Monday, December 19, 2005

Correlation and causation

A nice example of the failure to distinguish between correlation and causation on the badscience.net website. The Daily Mail (which I'll decline to link to) says that moderate drinkers are thinner than non-drinkers, therefore drinking makes you thin.

It's possible to think of a very large number of reasons that this relationship might exist. My top choice would be age - older people tend to drink less (drinking peaks at around age 21 - you'll have to take my word that I have read that somewhere reputable). Older people are more likely to be overweight than younger people. Maybe they've got their causation reversed - fatter people are less likely to drink than thinner people, because they are trying to lose weight.

It's also possible to think of one very good reason that this is not a causal relationship. Take two identical people, make them do exactly the same things. Make them eat the same foods. Make one of them drink water. Make one of them drink wine. The one that drinks wine will become heavier than the one that doesn't - it's the laws of physics.

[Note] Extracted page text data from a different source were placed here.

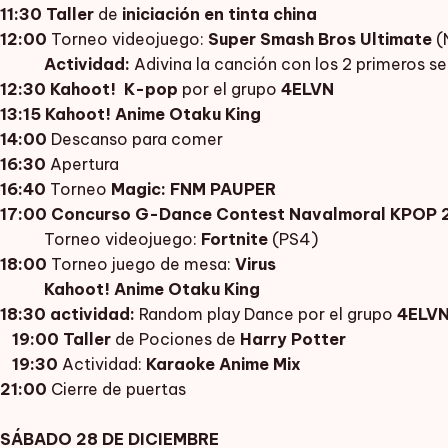
11:30
Taller
de
iniciación en tinta china
12:00
Torneo videojuego:
Super Smash Bros Ultimate
(
Actividad:
Adivina la canción con los 2 primeros s
12:30
Kahoot!
K-pop
por el grupo
4ELVN
13:15 Kahoot! Anime Otaku King
14:00
Descanso para comer
16:30
Apertura
16:40
Torneo
Magic: FNM PAUPER
17:00
Concurso G-Dance Contest Navalmoral KPOP 
Torneo videojuego:
Fortnite
(PS4)
18:00
Torneo juego de mesa:
Virus
Kahoot! Anime Otaku King
18:30
actividad:
Random play Dance
por el grupo
4ELV
19:00
Taller
de Pociones de
Harry Potter
19:30
Actividad:
Karaoke Anime Mix
21:00
Cierre de puertas
SÁBADO 28 DE DICIEMBRE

However, when someone makes a causal statement based on a correlation, it's not for us, the readers, to find reasons it may not be true. It is for them to present a convincing argument. Saying "smokers get more cancer, because more smokers get cancer than non-smokers" is not a convincing argument, until a lot more evidence is collated. This is discussed in statistics as principled argument by Robert Abelson, and also in Applying regression and correlation, by me and Mark Shevlin.